§ **The task**
Could you reproduce every record below exactly as it stands?

[Stored data]
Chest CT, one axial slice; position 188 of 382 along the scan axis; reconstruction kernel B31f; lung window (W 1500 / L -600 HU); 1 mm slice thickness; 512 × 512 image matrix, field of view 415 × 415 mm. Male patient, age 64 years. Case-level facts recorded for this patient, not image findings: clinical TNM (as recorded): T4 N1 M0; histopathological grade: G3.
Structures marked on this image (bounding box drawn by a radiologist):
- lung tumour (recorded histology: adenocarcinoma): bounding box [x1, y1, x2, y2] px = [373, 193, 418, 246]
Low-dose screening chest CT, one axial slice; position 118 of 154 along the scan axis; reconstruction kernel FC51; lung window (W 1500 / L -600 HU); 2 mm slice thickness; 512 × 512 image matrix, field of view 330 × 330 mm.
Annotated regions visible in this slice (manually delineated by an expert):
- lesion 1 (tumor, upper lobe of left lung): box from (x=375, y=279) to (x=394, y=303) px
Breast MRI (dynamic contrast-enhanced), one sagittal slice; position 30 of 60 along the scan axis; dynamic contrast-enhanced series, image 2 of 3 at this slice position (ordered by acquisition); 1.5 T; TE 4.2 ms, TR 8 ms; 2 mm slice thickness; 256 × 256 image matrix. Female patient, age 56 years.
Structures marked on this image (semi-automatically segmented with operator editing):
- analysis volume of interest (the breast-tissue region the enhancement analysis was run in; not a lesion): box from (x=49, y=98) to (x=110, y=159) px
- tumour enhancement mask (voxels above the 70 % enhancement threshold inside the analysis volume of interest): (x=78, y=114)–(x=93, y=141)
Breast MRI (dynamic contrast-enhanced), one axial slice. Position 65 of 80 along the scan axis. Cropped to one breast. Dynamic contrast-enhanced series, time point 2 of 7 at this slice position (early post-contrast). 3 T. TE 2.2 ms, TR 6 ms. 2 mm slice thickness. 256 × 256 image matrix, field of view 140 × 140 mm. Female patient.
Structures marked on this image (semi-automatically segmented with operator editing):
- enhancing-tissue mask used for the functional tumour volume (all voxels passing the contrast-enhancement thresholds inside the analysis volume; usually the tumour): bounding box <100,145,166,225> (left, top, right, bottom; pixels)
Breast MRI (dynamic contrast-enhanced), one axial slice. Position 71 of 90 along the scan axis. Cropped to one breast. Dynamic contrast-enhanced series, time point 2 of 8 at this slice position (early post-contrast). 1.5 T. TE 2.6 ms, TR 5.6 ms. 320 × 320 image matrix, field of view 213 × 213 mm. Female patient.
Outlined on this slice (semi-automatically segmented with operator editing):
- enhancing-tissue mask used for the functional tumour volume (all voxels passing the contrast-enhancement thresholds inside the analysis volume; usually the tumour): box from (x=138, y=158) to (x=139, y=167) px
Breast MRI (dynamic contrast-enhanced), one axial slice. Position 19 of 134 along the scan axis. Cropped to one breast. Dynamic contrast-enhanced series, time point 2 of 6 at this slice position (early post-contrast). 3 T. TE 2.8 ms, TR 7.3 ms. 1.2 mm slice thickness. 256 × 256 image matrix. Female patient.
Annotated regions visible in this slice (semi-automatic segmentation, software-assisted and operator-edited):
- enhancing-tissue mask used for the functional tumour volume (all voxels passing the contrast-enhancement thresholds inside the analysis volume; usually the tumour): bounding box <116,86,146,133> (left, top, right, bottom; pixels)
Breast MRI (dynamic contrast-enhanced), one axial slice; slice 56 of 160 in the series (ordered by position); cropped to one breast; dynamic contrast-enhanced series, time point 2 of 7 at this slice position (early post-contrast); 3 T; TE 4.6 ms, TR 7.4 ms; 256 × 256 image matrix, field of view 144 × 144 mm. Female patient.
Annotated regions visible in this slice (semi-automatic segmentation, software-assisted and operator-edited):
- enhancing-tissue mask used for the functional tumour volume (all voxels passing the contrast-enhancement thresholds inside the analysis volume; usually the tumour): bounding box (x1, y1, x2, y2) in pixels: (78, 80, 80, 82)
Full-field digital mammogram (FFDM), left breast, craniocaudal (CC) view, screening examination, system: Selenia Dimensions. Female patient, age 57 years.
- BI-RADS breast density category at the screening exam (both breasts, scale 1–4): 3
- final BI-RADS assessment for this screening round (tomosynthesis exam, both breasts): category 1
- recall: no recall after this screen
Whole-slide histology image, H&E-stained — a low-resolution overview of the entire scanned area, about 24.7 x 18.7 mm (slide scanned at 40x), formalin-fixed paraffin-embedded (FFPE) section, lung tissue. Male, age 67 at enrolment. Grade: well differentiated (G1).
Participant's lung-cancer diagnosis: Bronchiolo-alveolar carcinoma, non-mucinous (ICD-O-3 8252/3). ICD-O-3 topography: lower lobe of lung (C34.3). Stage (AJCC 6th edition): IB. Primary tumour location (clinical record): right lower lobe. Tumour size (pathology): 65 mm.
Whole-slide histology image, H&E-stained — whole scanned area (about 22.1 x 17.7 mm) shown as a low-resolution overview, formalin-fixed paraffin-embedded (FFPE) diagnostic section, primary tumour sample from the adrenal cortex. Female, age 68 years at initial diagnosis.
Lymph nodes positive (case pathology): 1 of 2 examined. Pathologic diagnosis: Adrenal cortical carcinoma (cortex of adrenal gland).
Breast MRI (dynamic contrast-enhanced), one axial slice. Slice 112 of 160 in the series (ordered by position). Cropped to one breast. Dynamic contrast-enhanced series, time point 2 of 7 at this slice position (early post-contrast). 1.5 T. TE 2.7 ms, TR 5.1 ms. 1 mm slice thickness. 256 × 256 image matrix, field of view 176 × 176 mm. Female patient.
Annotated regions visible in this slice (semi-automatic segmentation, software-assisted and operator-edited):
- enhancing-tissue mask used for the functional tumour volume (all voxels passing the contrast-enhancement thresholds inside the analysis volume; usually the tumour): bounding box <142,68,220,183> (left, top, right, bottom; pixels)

§ **Solution**
Chest CT, one axial slice; position 188 of 382 along the scan axis; reconstruction kernel B31f; lung window (W 1500 / L -600 HU); 1 mm slice thickness; 512 × 512 image matrix, field of view 415 × 415 mm. Male patient, age 64 years. Case-level facts recorded for this patient, not image findings: clinical TNM (as recorded): T4 N1 M0; histopathological grade: G3.
Structures marked on this image (bounding box drawn by a radiologist):
- lung tumour (recorded histology: adenocarcinoma): bounding box [x1, y1, x2, y2] px = [373, 193, 418, 246]
Low-dose screening chest CT, one axial slice; position 118 of 154 along the scan axis; reconstruction kernel FC51; lung window (W 1500 / L -600 HU); 2 mm slice thickness; 512 × 512 image matrix, field of view 330 × 330 mm.
Annotated regions visible in this slice (manually delineated by an expert):
- lesion 1 (tumor, upper lobe of left lung): box from (x=375, y=279) to (x=394, y=303) px
Breast MRI (dynamic contrast-enhanced), one sagittal slice; position 30 of 60 along the scan axis; dynamic contrast-enhanced series, image 2 of 3 at this slice position (ordered by acquisition); 1.5 T; TE 4.2 ms, TR 8 ms; 2 mm slice thickness; 256 × 256 image matrix. Female patient, age 56 years.
Structures marked on this image (semi-automatically segmented with operator editing):
- analysis volume of interest (the breast-tissue region the enhancement analysis was run in; not a lesion): box from (x=49, y=98) to (x=110, y=159) px
- tumour enhancement mask (voxels above the 70 % enhancement threshold inside the analysis volume of interest): (x=78, y=114)–(x=93, y=141)
Breast MRI (dynamic contrast-enhanced), one axial slice. Position 65 of 80 along the scan axis. Cropped to one breast. Dynamic contrast-enhanced series, time point 2 of 7 at this slice position (early post-contrast). 3 T. TE 2.2 ms, TR 6 ms. 2 mm slice thickness. 256 × 256 image matrix, field of view 140 × 140 mm. Female patient.
Structures marked on this image (semi-automatically segmented with operator editing):
- enhancing-tissue mask used for the functional tumour volume (all voxels passing the contrast-enhancement thresholds inside the analysis volume; usually the tumour): bounding box <100,145,166,225> (left, top, right, bottom; pixels)
Breast MRI (dynamic contrast-enhanced), one axial slice. Position 71 of 90 along the scan axis. Cropped to one breast. Dynamic contrast-enhanced series, time point 2 of 8 at this slice position (early post-contrast). 1.5 T. TE 2.6 ms, TR 5.6 ms. 320 × 320 image matrix, field of view 213 × 213 mm. Female patient.
Outlined on this slice (semi-automatically segmented with operator editing):
- enhancing-tissue mask used for the functional tumour volume (all voxels passing the contrast-enhancement thresholds inside the analysis volume; usually the tumour): box from (x=138, y=158) to (x=139, y=167) px
Breast MRI (dynamic contrast-enhanced), one axial slice. Position 19 of 134 along the scan axis. Cropped to one breast. Dynamic contrast-enhanced series, time point 2 of 6 at this slice position (early post-contrast). 3 T. TE 2.8 ms, TR 7.3 ms. 1.2 mm slice thickness. 256 × 256 image matrix. Female patient.
Annotated regions visible in this slice (semi-automatic segmentation, software-assisted and operator-edited):
- enhancing-tissue mask used for the functional tumour volume (all voxels passing the contrast-enhancement thresholds inside the analysis volume; usually the tumour): bounding box <116,86,146,133> (left, top, right, bottom; pixels)
Breast MRI (dynamic contrast-enhanced), one axial slice; slice 56 of 160 in the series (ordered by position); cropped to one breast; dynamic contrast-enhanced series, time point 2 of 7 at this slice position (early post-contrast); 3 T; TE 4.6 ms, TR 7.4 ms; 256 × 256 image matrix, field of view 144 × 144 mm. Female patient.
Annotated regions visible in this slice (semi-automatic segmentation, software-assisted and operator-edited):
- enhancing-tissue mask used for the functional tumour volume (all voxels passing the contrast-enhancement thresholds inside the analysis volume; usually the tumour): bounding box (x1, y1, x2, y2) in pixels: (78, 80, 80, 82)
Full-field digital mammogram (FFDM), left breast, craniocaudal (CC) view, screening examination, system: Selenia Dimensions. Female patient, age 57 years.
- BI-RADS breast density category at the screening exam (both breasts, scale 1–4): 3
- final BI-RADS assessment for this screening round (tomosynthesis exam, both breasts): category 1
- recall: no recall after this screen
Whole-slide histology image, H&E-stained — a low-resolution overview of the entire scanned area, about 24.7 x 18.7 mm (slide scanned at 40x), formalin-fixed paraffin-embedded (FFPE) section, lung tissue. Male, age 67 at enrolment. Grade: well differentiated (G1).
Participant's lung-cancer diagnosis: Bronchiolo-alveolar carcinoma, non-mucinous (ICD-O-3 8252/3). ICD-O-3 topography: lower lobe of lung (C34.3). Stage (AJCC 6th edition): IB. Primary tumour location (clinical record): right lower lobe. Tumour size (pathology): 65 mm.
Whole-slide histology image, H&E-stained — whole scanned area (about 22.1 x 17.7 mm) shown as a low-resolution overview, formalin-fixed paraffin-embedded (FFPE) diagnostic section, primary tumour sample from the adrenal cortex. Female, age 68 years at initial diagnosis.
Lymph nodes positive (case pathology): 1 of 2 examined. Pathologic diagnosis: Adrenal cortical carcinoma (cortex of adrenal gland).
Breast MRI (dynamic contrast-enhanced), one axial slice. Slice 112 of 160 in the series (ordered by position). Cropped to one breast. Dynamic contrast-enhanced series, time point 2 of 7 at this slice position (early post-contrast). 1.5 T. TE 2.7 ms, TR 5.1 ms. 1 mm slice thickness. 256 × 256 image matrix, field of view 176 × 176 mm. Female patient.
Annotated regions visible in this slice (semi-automatic segmentation, software-assisted and operator-edited):
- enhancing-tissue mask used for the functional tumour volume (all voxels passing the contrast-enhancement thresholds inside the analysis volume; usually the tumour): bounding box <142,68,220,183> (left, top, right, bottom; pixels)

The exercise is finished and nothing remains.